> What you should do
Copy out the records verbatim, from the line containing "pose: elev=65.1 azim=301.7" through the line containing "Dot at: (180, 219)", with both of those lines included.

> Exercise inputs
##########

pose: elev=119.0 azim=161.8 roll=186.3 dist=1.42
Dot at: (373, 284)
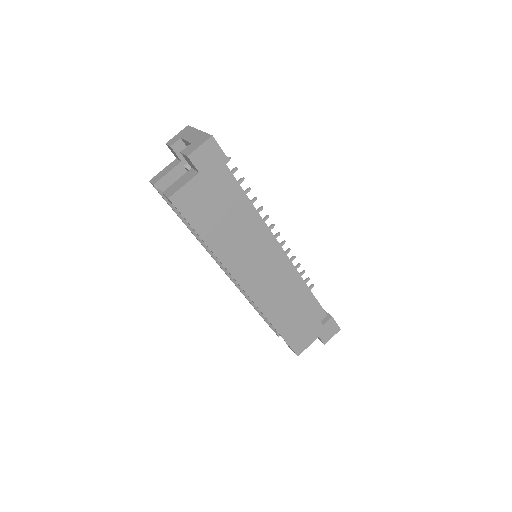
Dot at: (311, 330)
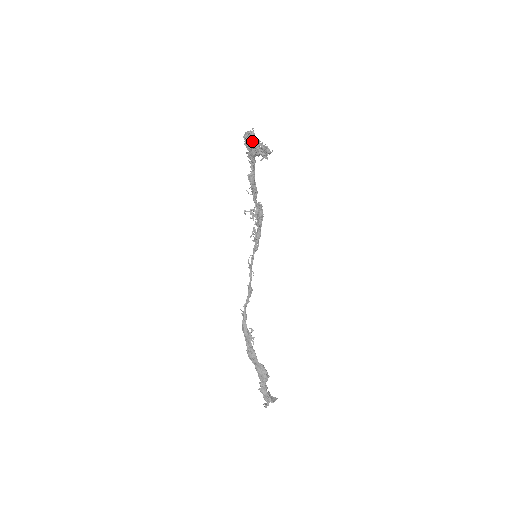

##########

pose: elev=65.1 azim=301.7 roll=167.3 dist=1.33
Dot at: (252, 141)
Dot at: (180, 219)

##########

> Exercise answer
pose: elev=65.1 azim=301.7 roll=167.3 dist=1.33
Dot at: (252, 141)
Dot at: (180, 219)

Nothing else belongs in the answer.